Generation of biochars for gas separation upon cellulose pyrolysis: A reactive molecular dynamics study

Abstract

Abstract The pyrolysis of cellulose via reactive molecular dynamic simulation to obtain an adsorbent for CO2 separation is the main goal of the present study. Biochars with six different densities ranging from 0.160-0.987 g/cm3 were produced and adsorption of pure CO2, CH4, N2 and mixtures of CO2 (0.05)/CH4 (0.95) and CO2 (0.2)/N2 (0.8) at 300 K was investigated as a function of pressure by Grand Canonical Monte Carlo simulations. Dual-site Langmuir (DSL) model was adjusted to the isothermal adsorption data with very good accuracy. Thermodynamic quantities were calculated based on the DSL parameters which showed that the amount of adsorbed CH4 and N2 decreases as the density of biochar increases.
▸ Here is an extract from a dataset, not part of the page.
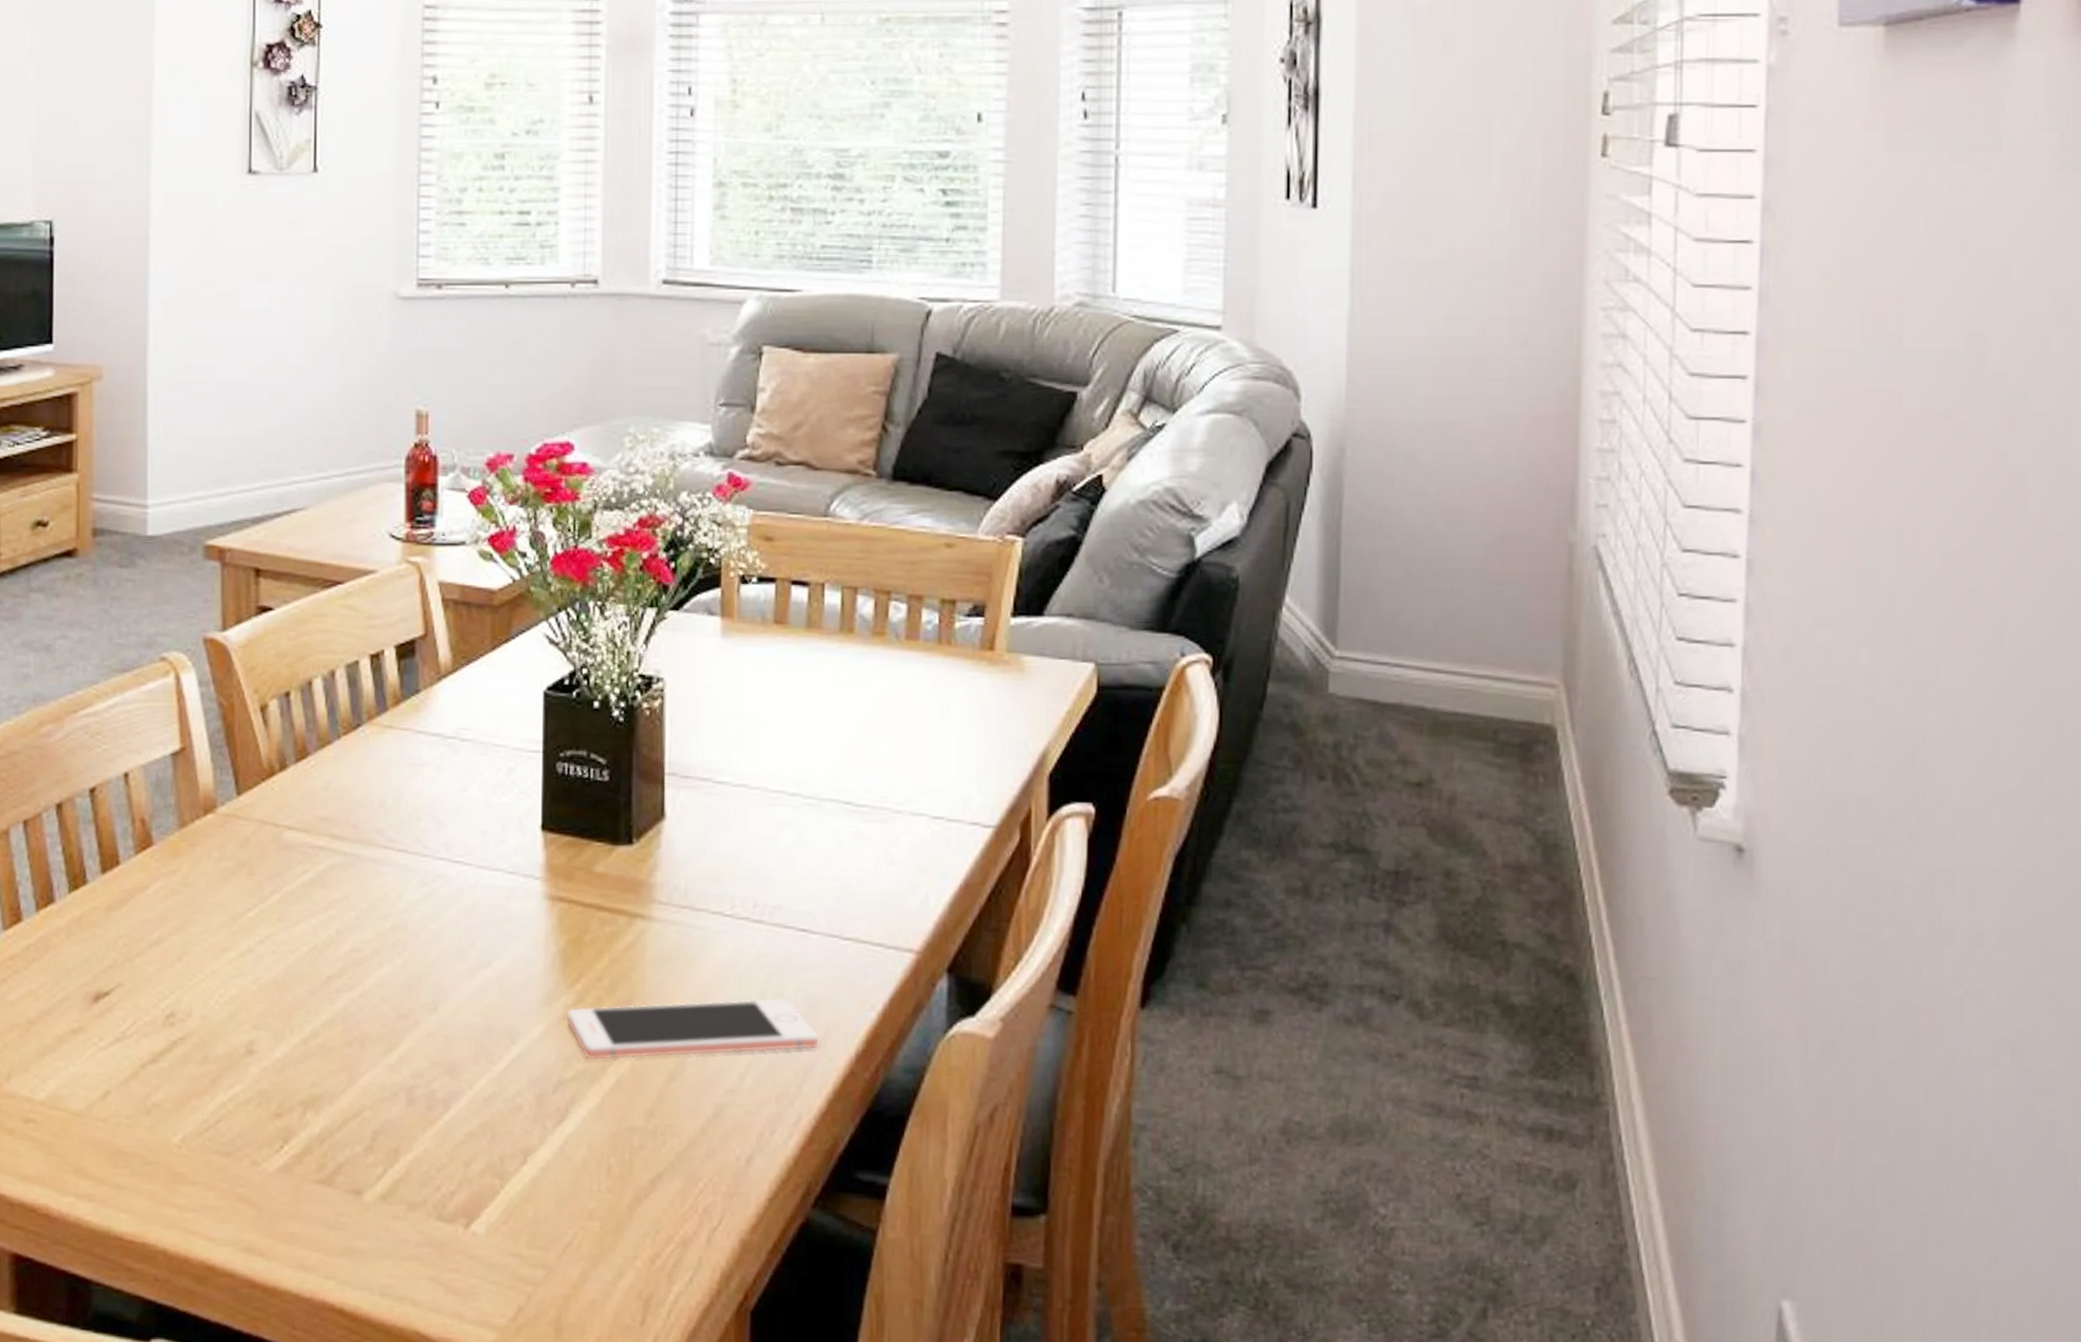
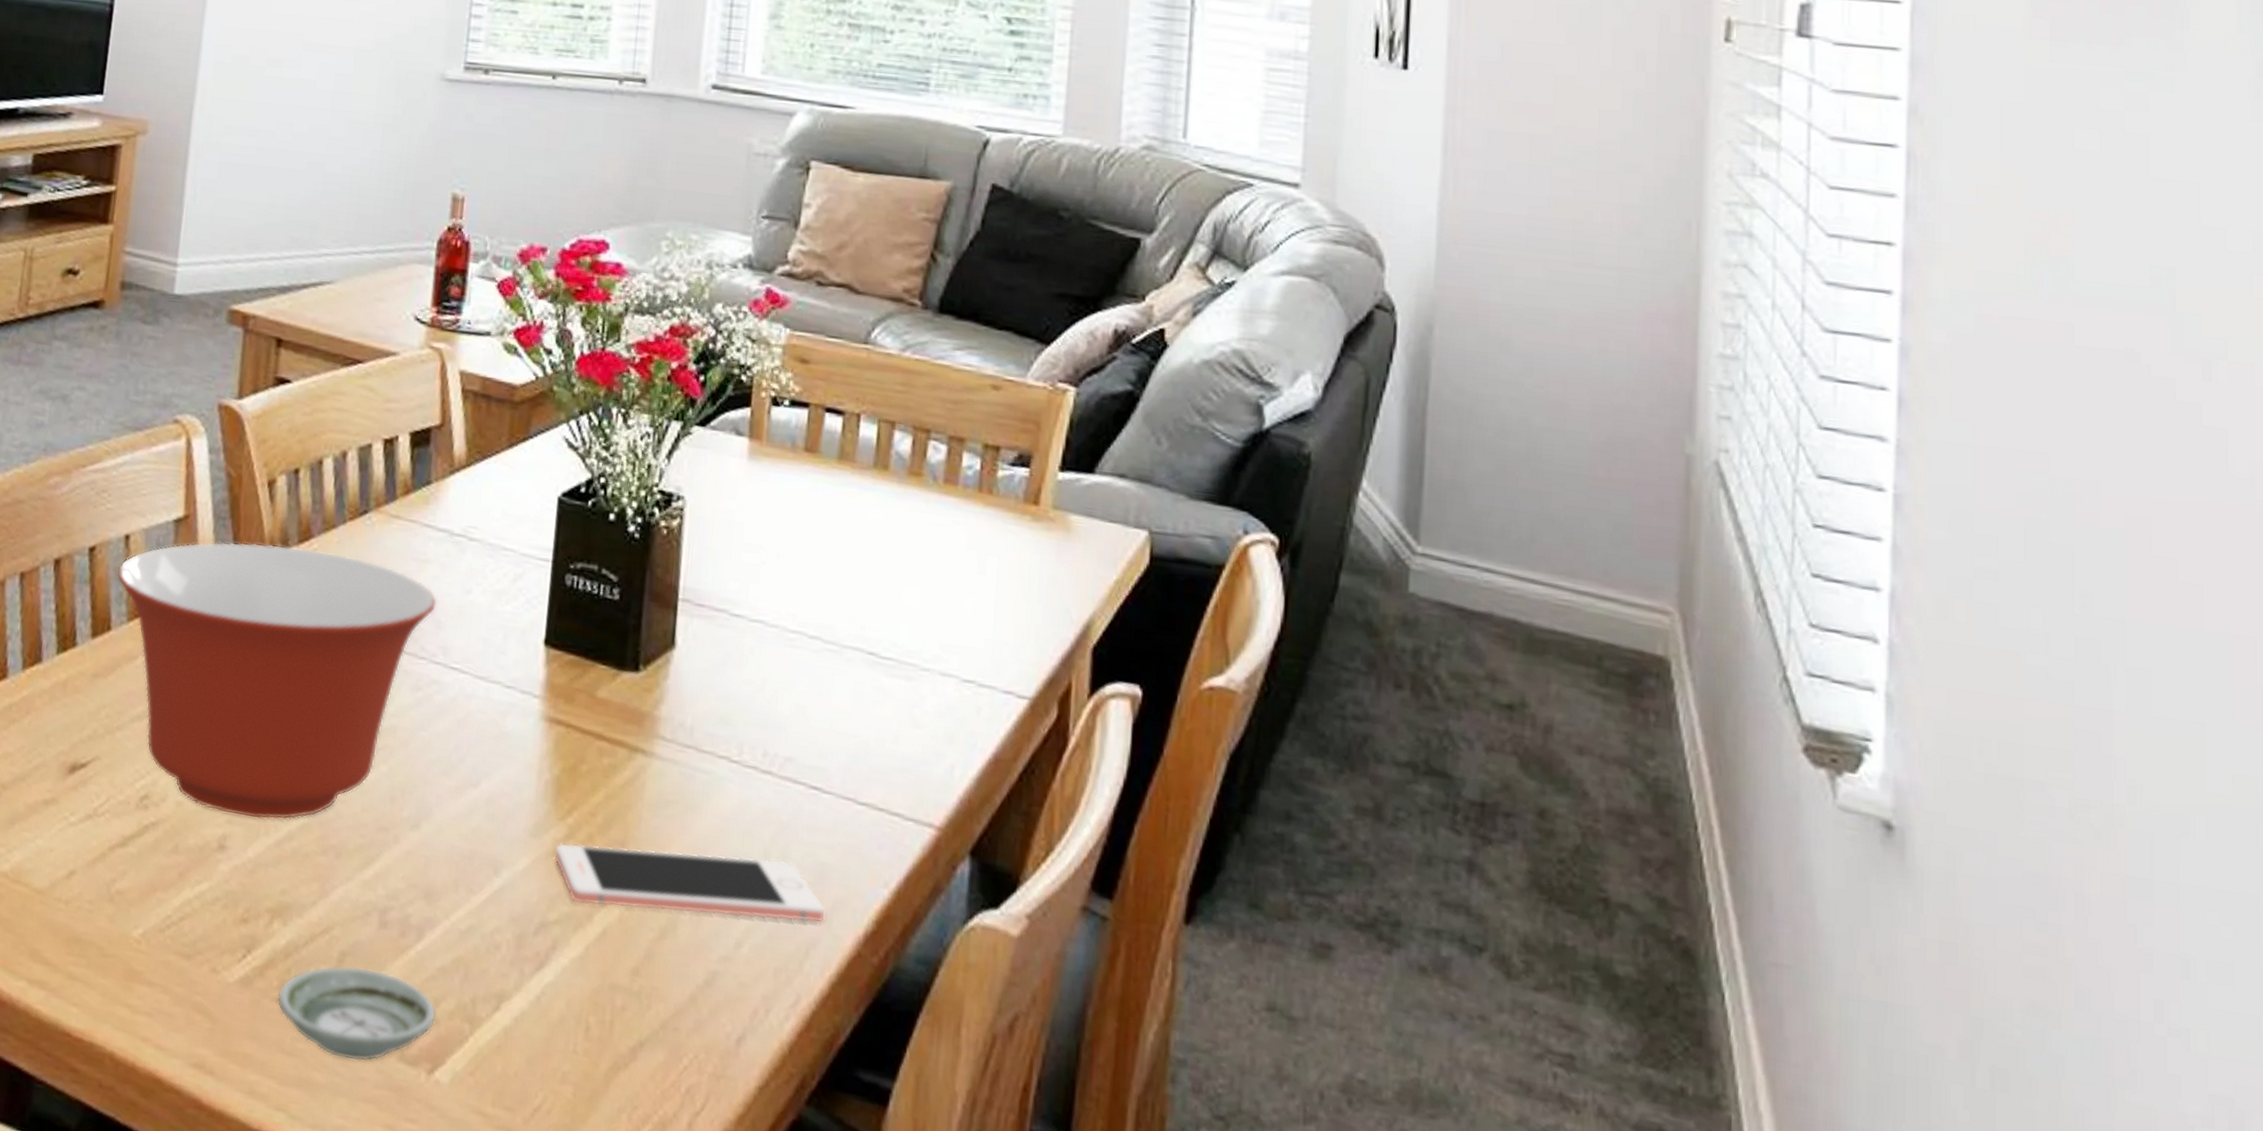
mixing bowl: none [119,765,436,1022] -> present [116,542,437,820]
saucer: none [317,1142,468,1226] -> present [277,965,437,1062]

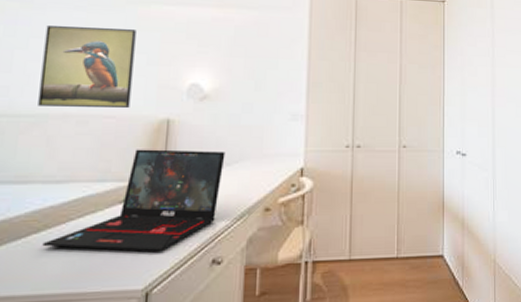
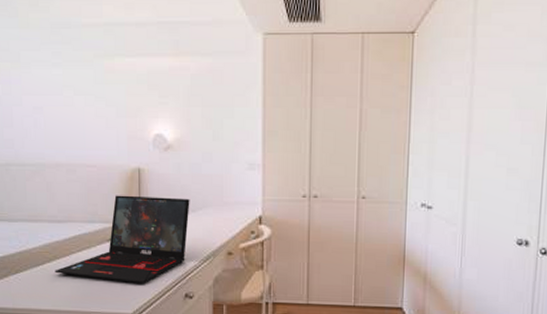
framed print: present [38,26,136,109] -> none [33,83,107,159]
Adsorption isotherms, selectivity, and isosteric heat were calculated, which revealed that the biochar with 0.351 g/cm3 density had the highest selective adsorption of CO2. The higher Gibbs free energy and surface potential of pure CO2 indicated that CO2 adsorption on biochars is more favorable and spontaneous than CH4 and N2. Henry's constant for CH4 and N2 was smaller than that of CO2, which indicates that their affinity for biochar surfaces was weaker than CO2. The higher entropy changes of CO2 adsorption of pure gases and binary gas mixtures showed that CO2 molecules constitute a much more stable rearrangement than CH4 and N2. We may conclude that pyrolysis of cellulose, as a cheap and available material, can be used to make an economic structure with high ability for CO2 separation.